The origin of spliceosomal introns – "extra" DNA sequences that disrupt the coding regions in nuclear genes of eukaryotes – is still a mystery. Since the evolution of introns is closely related to the evolution of eukaryotic genomes, understanding the origin of introns is vital for understanding the evolution of eukaryotes. There are currently two opposing theories of intron origin. The introns-early theory proposes that introns already existed at the progenote (i.e., the last common ancestor of prokaryotes and eukaryotes) to facilitate the construction of the first genes [1-4]. The introns-late theory, on the other hand, holds that genes at the progenote were intronless, similar to those in present-day prokaryotes, and introns were gained late, after the emergence of eukaryotes [5-7]. There has been no decisive resolution to the debate, and each of these theories has supporting arguments that have not been satisfactorily disproved.

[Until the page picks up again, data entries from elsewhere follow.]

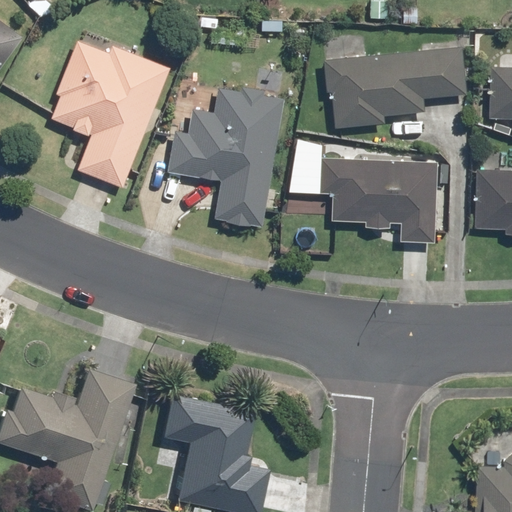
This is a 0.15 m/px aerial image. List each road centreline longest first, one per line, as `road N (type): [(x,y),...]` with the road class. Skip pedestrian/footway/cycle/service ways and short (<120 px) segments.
road 1 (residential): [(384,344),(241,316),(0,230)]
road 2 (residential): [(384,344),(361,511)]
road 3 (residential): [(511,343),(384,344)]
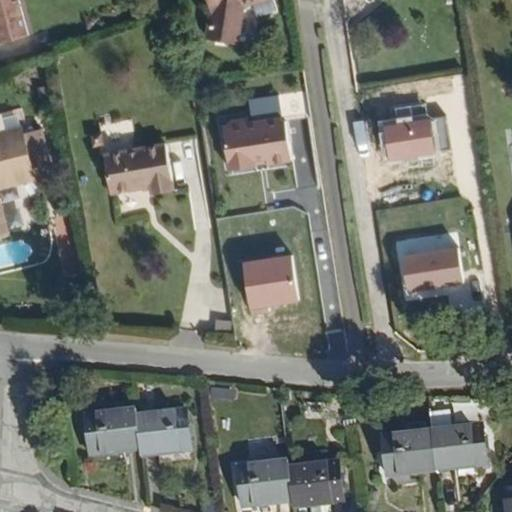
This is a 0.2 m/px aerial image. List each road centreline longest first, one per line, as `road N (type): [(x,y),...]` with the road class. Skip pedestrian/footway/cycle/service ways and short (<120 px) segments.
road 1 (residential): [(5,345),(389,378),(511,365)]
road 2 (residential): [(5,345),(8,488)]
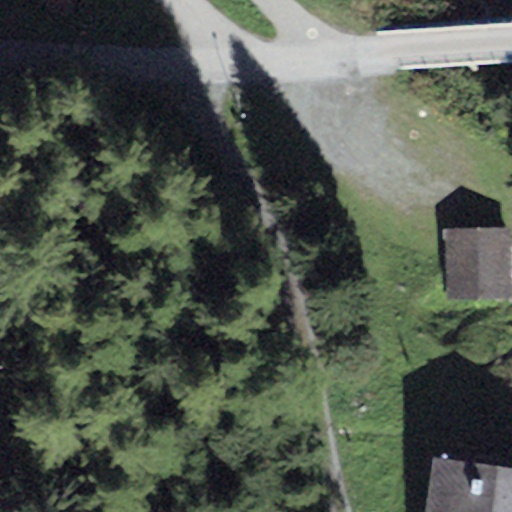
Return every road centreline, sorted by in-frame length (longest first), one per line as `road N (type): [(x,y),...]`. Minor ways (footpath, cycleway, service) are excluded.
road 1 (residential): [(0,52),(161,70),(511,43)]
road 2 (track): [(161,70),(238,167),(312,327),(337,511)]
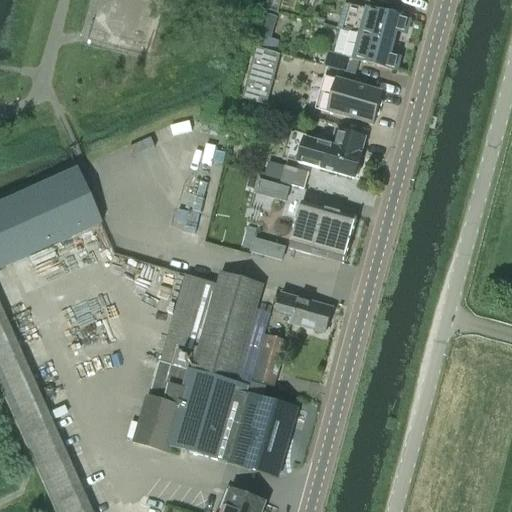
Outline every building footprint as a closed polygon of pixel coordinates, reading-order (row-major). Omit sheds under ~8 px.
[(344,5),(337,30),(393,45),(397,33),(406,35),(410,23),(344,5)] [(328,69),(328,70),(329,70),(329,69),(355,77),(359,62),(396,72),(400,60),(390,57),(393,45),(337,30),(330,54),(332,55),(329,69),(328,68),(328,69)] [(252,49),(256,50),(275,55),(277,43),(274,42),(274,41),(255,36),(252,49)] [(280,56),(275,55),(256,50),(242,100),(267,106),(280,56)] [(373,126),(382,93),(336,80),(327,113),(373,126)] [(358,167),(366,139),(336,131),(331,147),(303,140),(296,164),(321,171),(354,180),(355,176),(357,177),(360,168),(358,167)] [(267,164),(264,176),(280,181),(284,169),(267,164)] [(306,187),(310,171),(287,164),(283,180),(306,187)] [(74,171),(0,203),(0,394),(52,511),(88,511),(0,314),(0,269),(99,225),(74,171)] [(286,201),(289,190),(258,182),(254,194),(285,203),(286,201)] [(350,242),(356,219),(302,204),(296,227),(350,242)] [(343,265),(350,242),(296,227),(290,250),(343,265)] [(281,262),(285,249),(254,241),(251,253),(281,262)] [(226,464),(226,463),(272,477),(292,409),(246,396),(248,388),(235,384),(264,286),(221,274),(218,286),(186,277),(162,362),(159,361),(135,445),(165,454),(167,448),(226,464)] [(275,314),(292,318),(290,325),(326,334),(332,311),(279,298),(275,314)] [(287,344),(267,339),(256,384),(275,389),(287,344)] [(265,388),(254,385),(251,395),(262,398),(265,388)] [(264,504),(229,493),(222,511),(258,511),(261,505),(263,506),(264,504)]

Introns can be located in one of three phases: phase-0, -1, and -2 introns are defined as introns located before the first, after the first, and after the second nucleotide of a codon, respectively. The phase of an intron is conserved during evolution, because a variation in intron phase is possible only through simultaneous mutations that alter the 5' and 3' ends of the intron in a complementary manner . The distribution of intron phases is non-uniform: phase-0 introns occur most frequently and phase-2 introns occur least frequently [8-10].
The introns-early theory explains the non-uniform distribution by speculating that 35% of modern introns are ancient, i.e., existed at the progenote to facilitate the assembly of the first genes [4,11]. Since exons are remnants of primordial minigenes, most of these ancient introns must lie in phase-0, resulting in the current excess of phase-0 introns. However, this theory does not satisfactorily explain why phase-1 introns are more common than phase-2 introns. In contrast, the introns-late theory proposes that the nonuniformity of intron phase distribution may have arisen from nonrandom intron insertion . Introns have been proposed to be inserted only into a fixed sequence pattern, termed a "proto-splice site" . Several potential patterns for proto-splice sites have been proposed, for example MAG|R ; G|G, AG|G, AG|GT ; and MAG|GT [13,14]. (In these patterns, M is A or C, R is A or G, and the vertical line represents the intron insertion site.) However, there is still no clear evidence that the observed distributions of intron phase are caused by intron insertions [10,15].
In this paper, we tested the introns-early and introns-late theories using two independent approaches: (i) by inferring the evolution of intron phase distribution and (ii) by retesting whether intron phase distribution reflects the nonrandomness of intron insertions. The results show that there is a general trend over evolution toward increasing the preponderance of phase-0 introns and that the observed phase distribution of introns can be indeed explained by an intron insertion model. Consequently, our results seem to support the explanation provided by the introns-late theory for the nonuniformity of intron phase distribution.